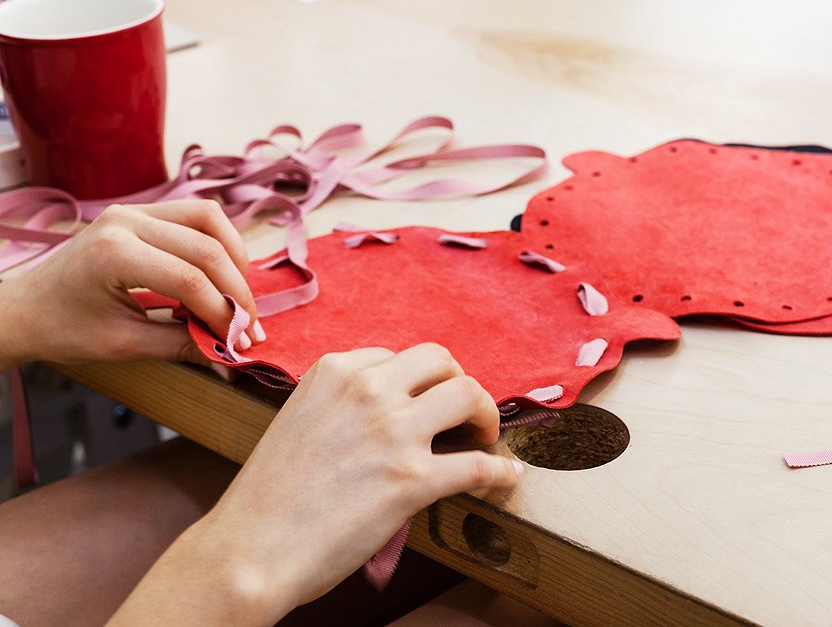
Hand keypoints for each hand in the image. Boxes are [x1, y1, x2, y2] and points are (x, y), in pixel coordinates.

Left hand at [0, 200, 262, 368]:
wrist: (25, 308)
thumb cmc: (64, 329)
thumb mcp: (124, 344)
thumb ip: (182, 345)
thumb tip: (231, 359)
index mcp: (114, 254)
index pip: (191, 279)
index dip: (224, 312)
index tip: (241, 341)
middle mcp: (126, 220)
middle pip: (207, 246)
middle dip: (238, 290)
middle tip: (250, 325)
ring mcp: (134, 210)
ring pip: (209, 218)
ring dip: (235, 256)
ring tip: (240, 294)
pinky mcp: (141, 211)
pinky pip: (195, 215)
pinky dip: (218, 243)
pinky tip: (222, 274)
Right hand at [111, 344, 521, 623]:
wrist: (249, 550)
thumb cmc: (268, 496)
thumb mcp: (300, 419)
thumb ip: (342, 404)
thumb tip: (388, 413)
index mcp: (335, 371)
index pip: (398, 357)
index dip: (419, 381)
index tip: (425, 402)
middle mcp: (368, 390)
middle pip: (442, 363)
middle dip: (458, 384)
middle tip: (463, 414)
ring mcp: (393, 432)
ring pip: (469, 396)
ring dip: (485, 416)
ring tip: (484, 438)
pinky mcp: (412, 479)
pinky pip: (479, 464)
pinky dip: (500, 470)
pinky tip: (506, 476)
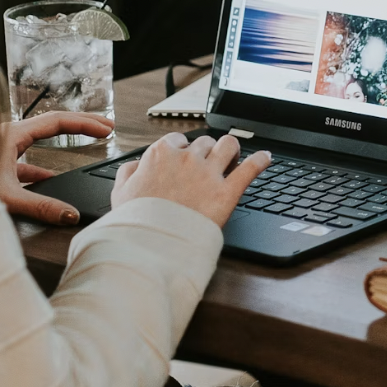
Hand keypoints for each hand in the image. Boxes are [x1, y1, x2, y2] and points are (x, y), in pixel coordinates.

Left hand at [0, 113, 114, 224]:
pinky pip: (27, 156)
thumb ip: (41, 207)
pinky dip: (43, 163)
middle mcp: (7, 135)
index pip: (57, 121)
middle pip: (52, 122)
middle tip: (106, 126)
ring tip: (86, 141)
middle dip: (82, 123)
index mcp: (12, 134)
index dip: (85, 124)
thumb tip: (70, 214)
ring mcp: (2, 147)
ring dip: (65, 139)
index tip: (106, 129)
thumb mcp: (7, 197)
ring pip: (40, 136)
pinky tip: (49, 177)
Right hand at [111, 132, 271, 227]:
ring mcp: (208, 174)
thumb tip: (137, 165)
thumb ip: (128, 172)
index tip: (185, 159)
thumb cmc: (136, 222)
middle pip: (205, 142)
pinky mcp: (227, 192)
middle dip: (207, 152)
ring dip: (232, 150)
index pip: (178, 140)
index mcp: (161, 155)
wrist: (151, 246)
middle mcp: (187, 159)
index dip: (183, 150)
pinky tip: (266, 158)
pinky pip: (251, 167)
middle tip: (209, 165)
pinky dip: (261, 160)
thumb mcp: (120, 193)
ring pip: (229, 145)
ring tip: (233, 158)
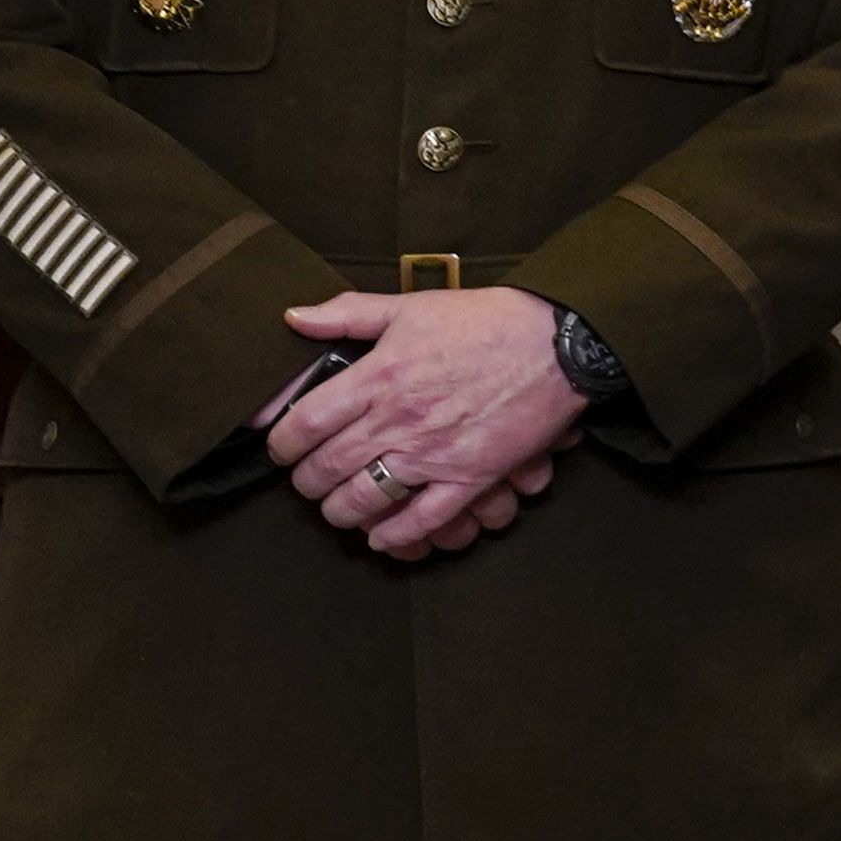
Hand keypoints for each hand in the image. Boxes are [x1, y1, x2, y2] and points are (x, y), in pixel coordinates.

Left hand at [264, 287, 591, 560]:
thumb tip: (293, 318)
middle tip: (309, 480)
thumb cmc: (486, 320)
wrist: (560, 342)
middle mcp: (398, 420)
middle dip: (305, 483)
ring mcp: (433, 453)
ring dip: (340, 511)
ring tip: (340, 506)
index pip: (303, 424)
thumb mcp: (413, 306)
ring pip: (362, 500)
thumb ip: (349, 314)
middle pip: (324, 469)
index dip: (281, 443)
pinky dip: (394, 535)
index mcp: (378, 377)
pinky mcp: (470, 476)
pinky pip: (420, 520)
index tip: (284, 446)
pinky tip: (382, 534)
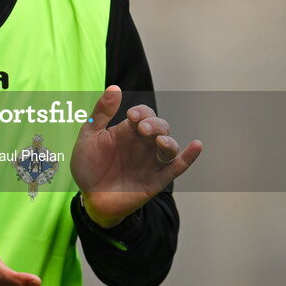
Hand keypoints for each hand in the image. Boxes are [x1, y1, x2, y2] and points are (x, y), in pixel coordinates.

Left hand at [70, 86, 201, 227]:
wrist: (89, 197)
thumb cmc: (88, 165)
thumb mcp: (89, 135)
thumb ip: (101, 113)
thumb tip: (114, 88)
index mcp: (128, 131)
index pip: (144, 114)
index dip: (142, 112)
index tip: (132, 116)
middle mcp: (143, 144)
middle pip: (160, 127)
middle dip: (155, 125)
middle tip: (143, 129)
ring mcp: (151, 162)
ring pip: (170, 147)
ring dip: (168, 141)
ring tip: (159, 141)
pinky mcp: (156, 180)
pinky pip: (177, 167)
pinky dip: (189, 157)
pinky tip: (196, 146)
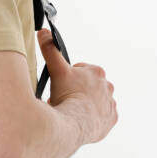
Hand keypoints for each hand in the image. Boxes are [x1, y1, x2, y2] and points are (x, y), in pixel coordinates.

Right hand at [36, 28, 117, 143]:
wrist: (76, 124)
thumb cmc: (67, 96)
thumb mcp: (57, 70)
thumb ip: (50, 50)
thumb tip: (44, 33)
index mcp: (97, 72)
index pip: (80, 71)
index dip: (68, 79)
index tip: (61, 87)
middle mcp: (108, 86)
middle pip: (88, 87)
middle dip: (77, 91)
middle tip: (64, 99)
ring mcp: (111, 104)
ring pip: (95, 101)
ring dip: (85, 105)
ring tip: (72, 112)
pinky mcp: (111, 119)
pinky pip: (102, 117)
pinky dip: (93, 118)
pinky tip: (82, 121)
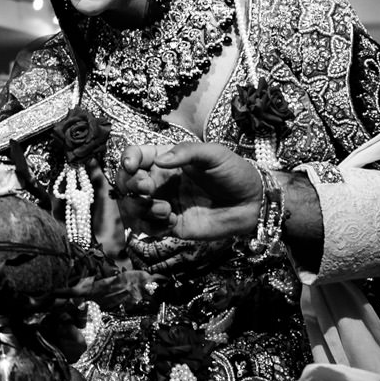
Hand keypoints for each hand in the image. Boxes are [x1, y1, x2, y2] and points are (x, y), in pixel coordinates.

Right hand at [114, 141, 263, 242]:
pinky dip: (152, 225)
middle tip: (148, 189)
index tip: (132, 166)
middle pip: (126, 182)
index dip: (127, 159)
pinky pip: (148, 227)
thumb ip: (187, 152)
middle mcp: (161, 181)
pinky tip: (171, 221)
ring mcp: (164, 203)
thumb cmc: (235, 173)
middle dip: (130, 185)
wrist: (252, 204)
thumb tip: (160, 160)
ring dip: (140, 208)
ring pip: (132, 206)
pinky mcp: (171, 225)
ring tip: (164, 210)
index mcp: (167, 160)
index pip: (136, 156)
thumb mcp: (215, 154)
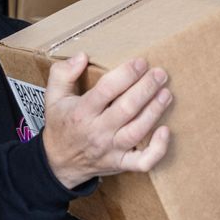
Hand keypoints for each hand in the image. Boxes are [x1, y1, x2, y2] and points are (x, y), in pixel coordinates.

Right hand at [40, 54, 172, 188]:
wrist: (59, 163)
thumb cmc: (61, 125)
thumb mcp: (53, 97)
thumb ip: (62, 73)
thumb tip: (82, 56)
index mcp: (81, 112)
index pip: (106, 90)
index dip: (126, 75)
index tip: (140, 62)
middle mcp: (98, 131)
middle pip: (127, 108)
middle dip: (146, 88)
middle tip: (159, 73)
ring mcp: (111, 150)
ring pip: (138, 131)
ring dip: (155, 111)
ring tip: (166, 93)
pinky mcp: (121, 163)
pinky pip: (144, 161)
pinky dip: (158, 149)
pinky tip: (165, 131)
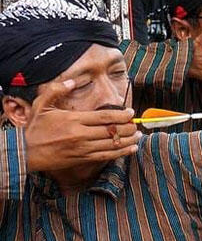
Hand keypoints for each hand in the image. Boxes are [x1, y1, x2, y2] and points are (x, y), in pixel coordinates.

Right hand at [25, 79, 140, 172]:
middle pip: (112, 130)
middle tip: (137, 124)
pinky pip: (106, 156)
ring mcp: (82, 148)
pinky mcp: (82, 159)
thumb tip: (72, 81)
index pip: (105, 116)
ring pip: (112, 144)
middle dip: (128, 127)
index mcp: (74, 119)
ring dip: (129, 140)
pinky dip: (121, 153)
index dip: (121, 114)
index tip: (131, 112)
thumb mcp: (42, 105)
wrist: (25, 152)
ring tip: (138, 135)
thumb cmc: (36, 128)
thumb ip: (57, 90)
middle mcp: (80, 134)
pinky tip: (132, 149)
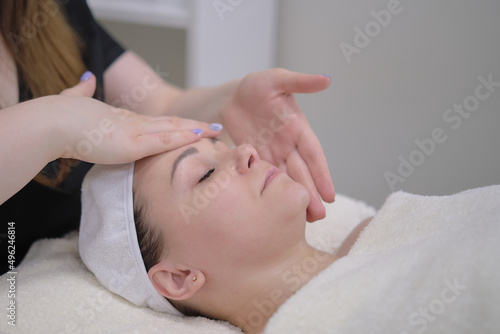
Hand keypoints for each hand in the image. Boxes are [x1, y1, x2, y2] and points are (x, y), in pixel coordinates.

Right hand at [58, 73, 220, 163]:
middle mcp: (132, 123)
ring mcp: (134, 132)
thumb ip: (82, 91)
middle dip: (194, 125)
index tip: (191, 125)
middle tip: (215, 127)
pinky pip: (164, 140)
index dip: (176, 124)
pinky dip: (184, 138)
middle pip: (170, 123)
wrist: (51, 123)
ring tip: (216, 131)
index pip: (156, 121)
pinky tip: (200, 136)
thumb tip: (88, 78)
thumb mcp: (74, 101)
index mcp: (121, 118)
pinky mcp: (132, 143)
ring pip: (173, 128)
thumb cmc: (58, 116)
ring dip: (196, 130)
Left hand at [222, 69, 334, 221]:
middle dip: (310, 194)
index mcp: (297, 128)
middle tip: (319, 216)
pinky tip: (276, 207)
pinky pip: (265, 178)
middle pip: (301, 173)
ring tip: (304, 219)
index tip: (330, 194)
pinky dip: (272, 192)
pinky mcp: (255, 159)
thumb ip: (300, 82)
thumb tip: (326, 79)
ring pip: (285, 180)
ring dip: (294, 197)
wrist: (231, 98)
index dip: (322, 174)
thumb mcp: (277, 80)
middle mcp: (288, 145)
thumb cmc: (256, 86)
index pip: (313, 154)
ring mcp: (272, 154)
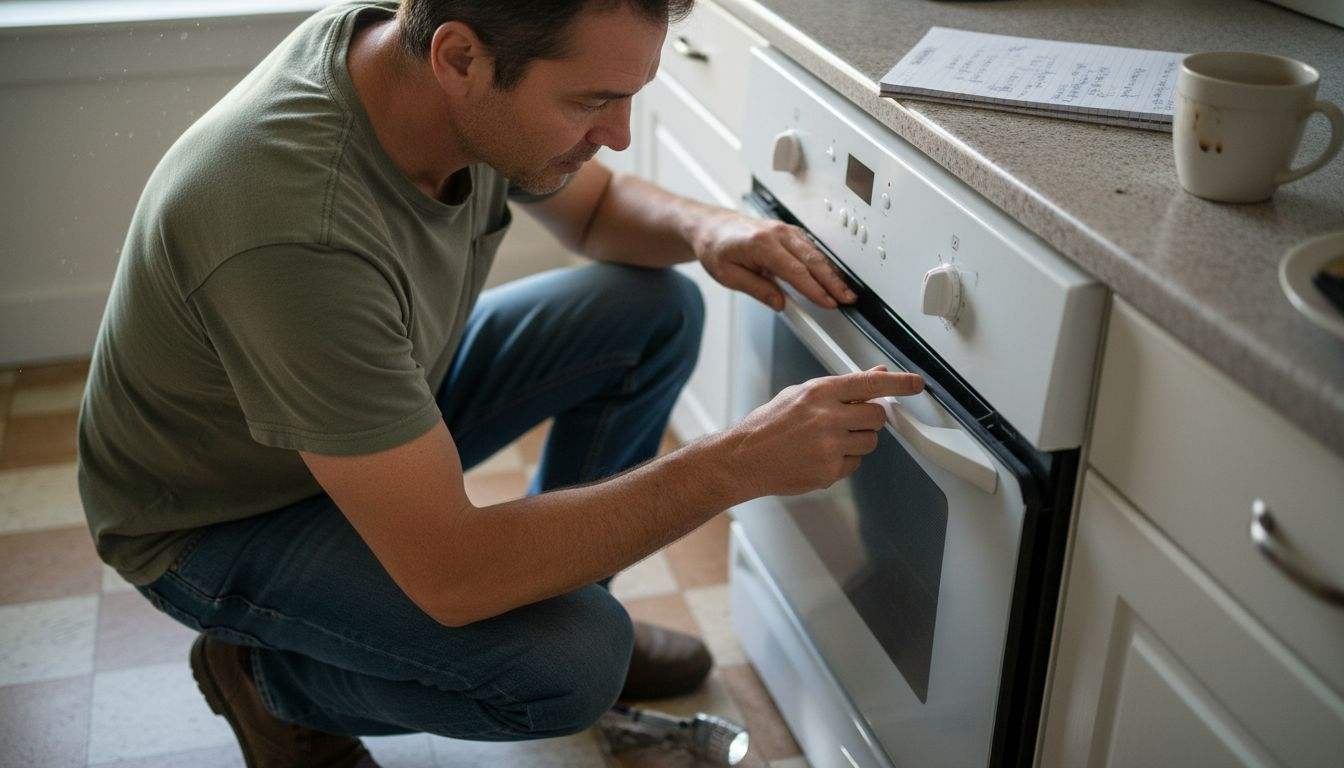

The problem
Transcribe, word for word, only the material from its opening line through the line containing "pinky tip: (222, 274)", both ends included, and omit the pictures.

Result of the task
Hand keypoints for each hand in the image. Boxes are [x1, y1, x2, y2] and points are (x, y), in pixel coordinates.

Left hand at [0, 200, 262, 368]:
wrist: (25, 308)
thumb cmc: (64, 329)
thumb mcp: (124, 344)
thumb ip: (182, 345)
thumb tip: (231, 359)
index mcp: (114, 254)
index pip: (191, 279)
index dip: (224, 312)
index tip: (241, 341)
middle mcp: (126, 220)
middle pip: (207, 246)
middle dip: (238, 290)
middle tip: (250, 325)
ring mcp: (134, 210)
ring pip: (209, 218)
ring dip: (235, 256)
ring tip: (240, 294)
pinky mcp: (141, 211)
pinky pip: (195, 215)
pinky dip: (218, 243)
pinky tip: (222, 274)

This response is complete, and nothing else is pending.